Your goal
Answer these from the article on electricity theft below:
1. In what year was the Edison Electric Light Company founded?
2. What were global losses from electricity theft in 2015?
3. Which country had the third-largest losses, and how much did it lose?

E-Meters Offer Multiple Ways to Combat Electricity Theft and Tampering

Sept. 22, 2016
Sponsored by: Texas Instruments Various innovative techniques are being employed to stop thieves from magnetically tampering with smart meters in efforts to steal electricity.
In India, “transmission losses” due to illegal connections or tampering consume up to 42% of total electricity production. (Source: BBC)

Stealing electricity has been around since shortly after Thomas Edison founded the Edison Electric Light Company in New York City in 1878. In 1886, for example, the Daily Yellowstone Journal reported that “numerous unprincipled persons had availed themselves of the opportunity to steal electricity” from Edison by tapping into the wires upstream of the electrical meter. The superintendent of the electrical company responded by connecting extra electrical dynamos into the system in an attempt to burn out the illicit coils and motors.

The problem continues to this day. According to a recent study, global losses from electricity theft in 2015 totaled US$89.3 billion. India led the way ($16.2 billion in losses), followed by Brazil ($10.5 billion) and Russia ($5.1 billion).

With the adoption of the Smart Grid and smart meters, though, utilities are introducing new technologies to detect meter tampering and reduce electricity theft.

Common Tampering Methods

Electricity thieves have numerous ways to ply their trade. The simplest approach is to connect into power lines before the electrical meter; thieves can also bypass the meter altogether. More sophisticated schemes aim to reduce the amount of consumption recorded by altering the connections to the meter, or tampering with the operation of the meter itself.

Material shown
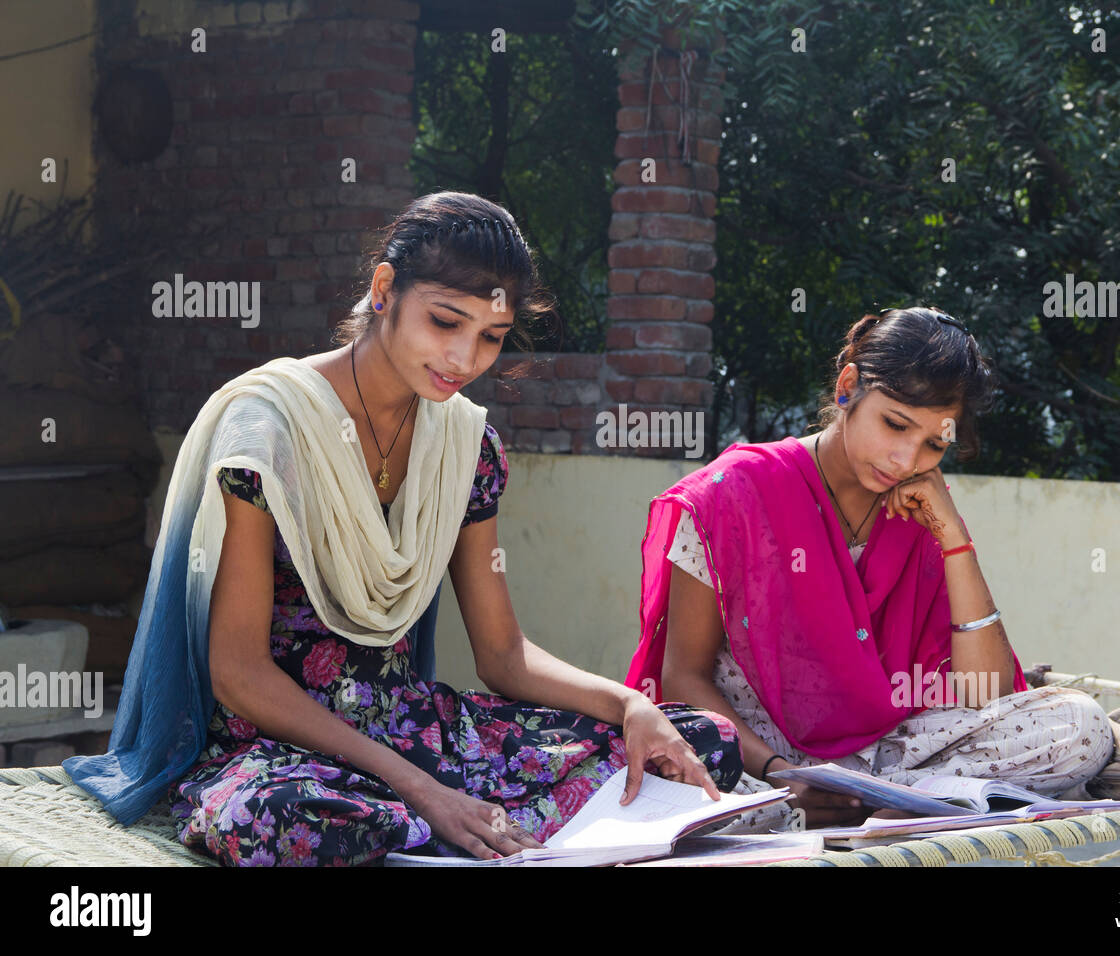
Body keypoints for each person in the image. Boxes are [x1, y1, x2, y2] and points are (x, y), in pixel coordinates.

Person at [64, 191, 742, 865]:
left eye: (491, 338)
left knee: (694, 742)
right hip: (277, 747)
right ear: (384, 288)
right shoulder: (269, 430)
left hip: (410, 723)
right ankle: (437, 825)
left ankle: (430, 832)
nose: (464, 358)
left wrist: (629, 705)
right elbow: (238, 672)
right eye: (446, 322)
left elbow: (503, 654)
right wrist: (421, 790)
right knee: (284, 822)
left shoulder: (464, 446)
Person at [626, 307, 1114, 830]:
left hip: (886, 750)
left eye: (934, 444)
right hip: (757, 754)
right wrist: (780, 774)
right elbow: (683, 677)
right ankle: (892, 806)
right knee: (694, 793)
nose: (906, 460)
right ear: (847, 386)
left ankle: (872, 804)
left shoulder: (920, 507)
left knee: (1082, 728)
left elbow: (985, 695)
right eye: (895, 424)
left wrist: (954, 539)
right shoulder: (732, 493)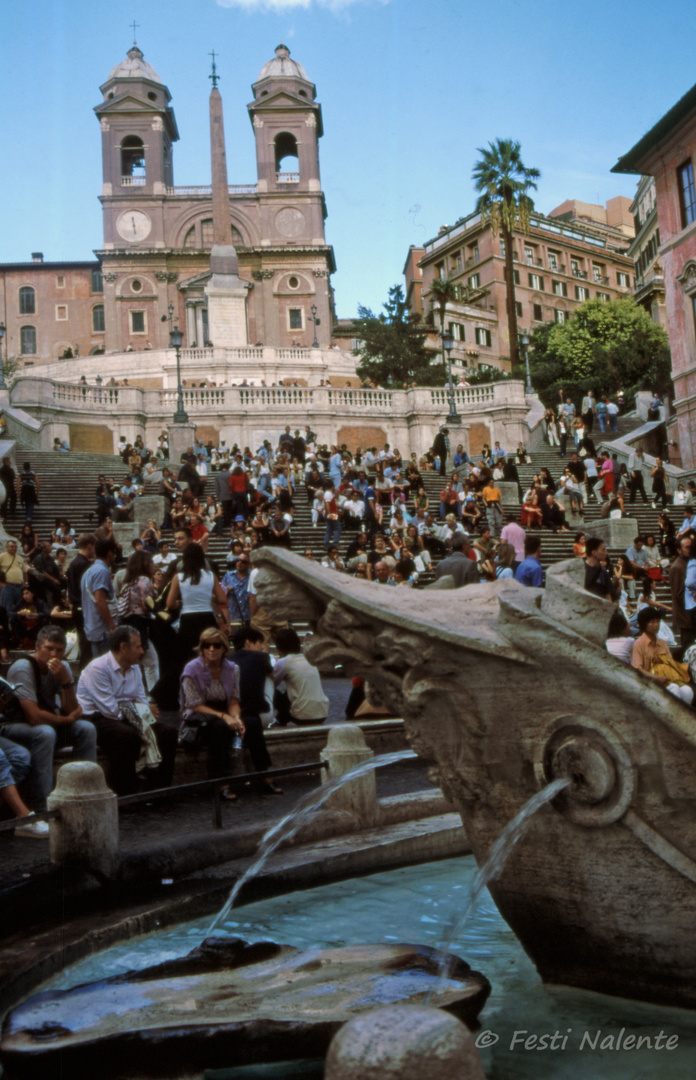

Solution
1. 1878
2. US$89.3 billion
3. Russia, $5.1 billion